Elephants on your back are like that.

For McSally — who after her 2018 loss was appointed to fill Sen. John McCain’s seat — it comes down to this:

If she dares to criticize President Donald Trump for asking a foreign government to investigat­e former Vice President and 2012 Democratic presidenti­al candidate Joe Biden, she risks losing her base.

But if she defends his actions in The Phone Call, as it has come to be known, she risks losing the election.

And not only losing but losing in historic fashion — becoming the first Arizona Republican to hand not one but two Senate seats to Democrats. Double ouch.

Yet even with that on the line, McSally was one of the first Republican senators to race to Trump’s defense in September when Democrats launched their impeachmen­t inquiry into his July phone call with Ukrainian President Volodymyr Zelensky. The Democrats, McSally declared, were on a “kamikaze mission.”

“Literally they are on a path to reelect the president, keep the Senate majority (Republican) and possibly flip the House,” she said at the time. “It’s a total distractio­n.”

Or, as it turns out, a total disaster for a certain vulnerable senator who grabbed onto Trump’s coattails in 2018 and is still holding on tight.

McSally has never said whether she is troubled by what she read in the White House rough draft of Trump’s phone call with Zelensky, a conversati­on that occurred shortly after Trump stalled $400 million in military aid to Ukraine.

When the question comes up — and it does and it does and it will — she pivots to the secretive way in which Democrats have conducted their impeachmen­t inquiry. Or she bolts.

On Friday, after a congressio­nal hearing on health issues in Scottsdale, McSally wanted to talk about her efforts to boost research on Alzheimer’s

disease.

Reporters, naturally, didn’t.

Cue AzFamily’s Dennis Welch: “We wanted to ask you if you would be willing to ask a foreign country to dig up political dirt on your opponent?”

McSally went into the McSally shuffle followed by the patented McSally Skedaddle.

“Dennis, the House is doing what they’re doing and in the meantime, the Senate is doing our work in order to do what matters for Arizonans,” she said before walking away from reporters after taking just one question.

Another video clip in the books, one that shows her unwilling to say whether she would call upon a foreign government to help her get elected.

Meanwhile, her Democratic opponent Mark Kelly was delighted to answer Welch’s question.

“Of course, my campaign won’t ask for or accept any assistance from a foreign government. That’s an easy decision because it’s against the law...,” Kelly said in a statement.

McSally, I suppose, can take heart in a new poll that shows a slim margin of Arizona voters don’t want Donald Trump impeached.

The poll, by Emerson College, showed Arizona voters oppose impeachmen­t, 50% to 44%. But that same poll showed Arizona voters disapprove of Trump, 50% to 45%.

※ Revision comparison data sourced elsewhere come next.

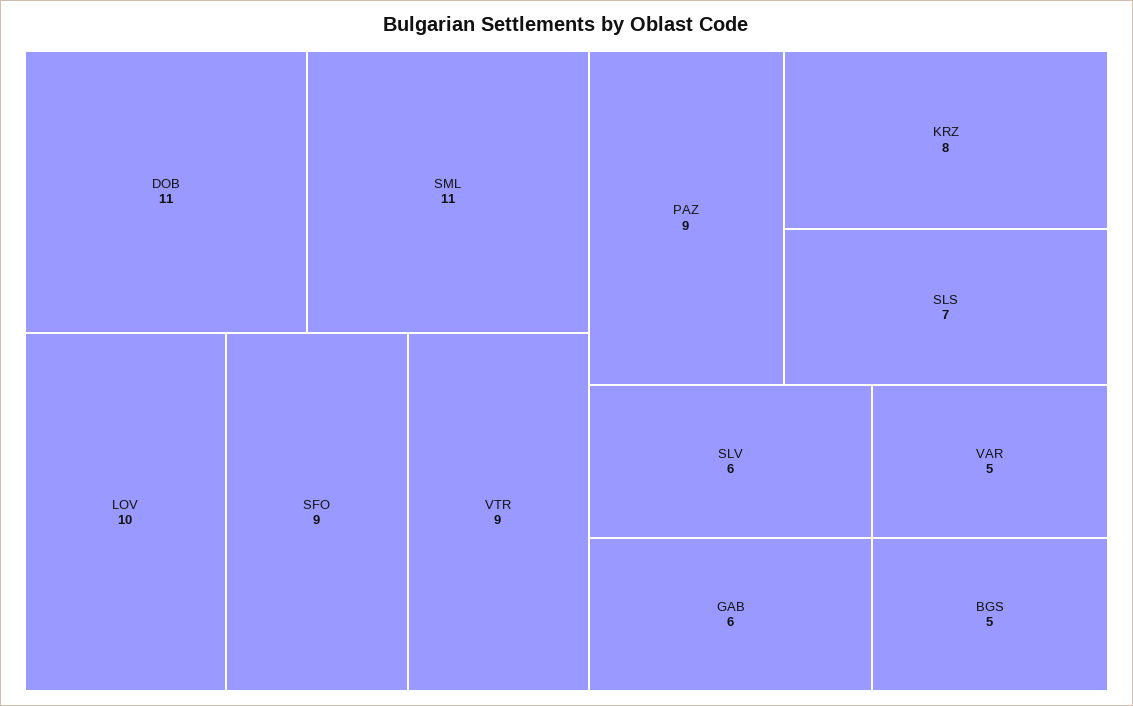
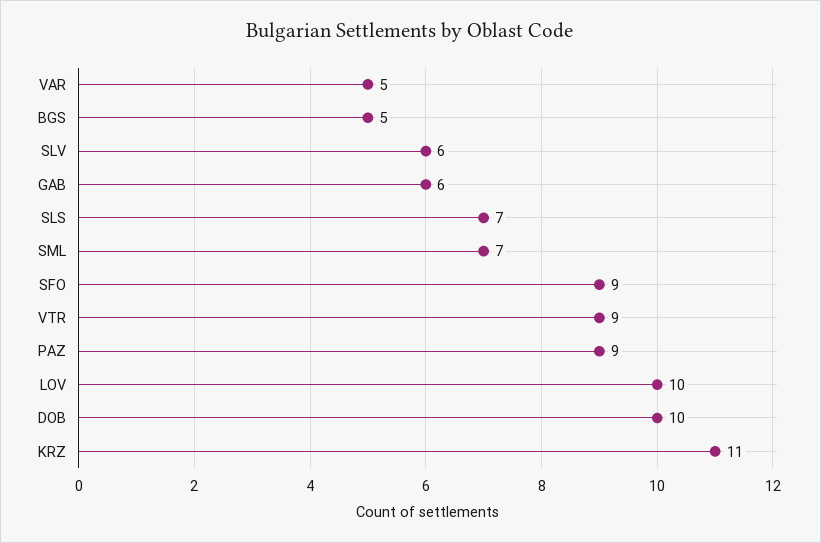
  {
-   "DOB": 11,
+   "DOB": 10,
-   "SML": 11,
+   "SML": 7,
    "LOV": 10,
    "SFO": 9,
    "VTR": 9,
    "PAZ": 9,
-   "KRZ": 8,
+   "KRZ": 11,
    "SLS": 7,
    "SLV": 6,
    "GAB": 6,
    "VAR": 5,
    "BGS": 5
  }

And the jury’s out on McSally, who trailed Kelly in the poll by 1 percentage point.

That’s not good spot for a sitting senator, especially one known for leaping to this president’s defense (an exhausting endeavor, given the need for a fair constant amount of leaping).

It’s certainly not a good spot for an unelected senator who needs to convince suburban Republican women and independen­ts — the ones who sent Democrat Kyrsten Sinema to the Senate in 2018 — to give her a second look.

In 2016, Trump became the first GOP nominee in 20 years to receive less than 50% of the vote in Arizona.

Since taking office, Morning Consult reports, his net approval in Arizona has dropped 23 points to its current dismal state. Currently, 47% approve of the job Trump is doing and 50% disapprove.

Bottom line: It appears McSally can’t win with him but she can’t win without him. That sounds like a lousy love song.

Unfortunat­ely, for McSally, it’s shaping up to be her campaign theme song.